Dataset records
........

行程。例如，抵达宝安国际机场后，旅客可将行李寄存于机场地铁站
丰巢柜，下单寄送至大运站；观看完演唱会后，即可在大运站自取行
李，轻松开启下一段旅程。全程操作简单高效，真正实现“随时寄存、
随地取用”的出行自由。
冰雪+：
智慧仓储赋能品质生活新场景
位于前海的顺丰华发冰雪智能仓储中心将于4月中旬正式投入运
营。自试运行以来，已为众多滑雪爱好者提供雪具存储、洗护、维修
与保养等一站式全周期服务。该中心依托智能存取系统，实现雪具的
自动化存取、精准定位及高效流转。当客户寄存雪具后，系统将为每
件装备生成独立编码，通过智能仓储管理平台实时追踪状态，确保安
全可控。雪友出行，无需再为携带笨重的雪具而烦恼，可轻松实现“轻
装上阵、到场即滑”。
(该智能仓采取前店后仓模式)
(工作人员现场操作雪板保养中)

........

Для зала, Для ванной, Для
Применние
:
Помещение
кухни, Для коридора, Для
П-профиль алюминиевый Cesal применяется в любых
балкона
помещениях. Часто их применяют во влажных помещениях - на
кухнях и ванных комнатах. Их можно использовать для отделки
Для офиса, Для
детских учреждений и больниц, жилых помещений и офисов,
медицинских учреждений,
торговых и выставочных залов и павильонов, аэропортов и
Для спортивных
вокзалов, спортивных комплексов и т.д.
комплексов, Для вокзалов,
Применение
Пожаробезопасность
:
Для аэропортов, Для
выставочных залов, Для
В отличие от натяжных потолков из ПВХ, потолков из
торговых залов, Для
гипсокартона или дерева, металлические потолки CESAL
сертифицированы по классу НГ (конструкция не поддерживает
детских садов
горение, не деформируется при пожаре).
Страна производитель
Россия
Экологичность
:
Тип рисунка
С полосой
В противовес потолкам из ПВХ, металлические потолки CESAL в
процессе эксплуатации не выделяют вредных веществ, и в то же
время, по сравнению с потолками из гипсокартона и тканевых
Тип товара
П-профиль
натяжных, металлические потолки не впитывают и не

........

DESCRIPTION OF THE TASK – Write out exactly the lines above between the line with "П-профиль алюминиевый Cesal" and the line with "детских садов", inclusive, and nothing beyond them.

RESPONSE –
П-профиль алюминиевый Cesal применяется в любых
балкона
помещениях. Часто их применяют во влажных помещениях - на
кухнях и ванных комнатах. Их можно использовать для отделки
Для офиса, Для
детских учреждений и больниц, жилых помещений и офисов,
медицинских учреждений,
торговых и выставочных залов и павильонов, аэропортов и
Для спортивных
вокзалов, спортивных комплексов и т.д.
комплексов, Для вокзалов,
Применение
Пожаробезопасность
:
Для аэропортов, Для
выставочных залов, Для
В отличие от натяжных потолков из ПВХ, потолков из
торговых залов, Для
гипсокартона или дерева, металлические потолки CESAL
сертифицированы по классу НГ (конструкция не поддерживает
детских садов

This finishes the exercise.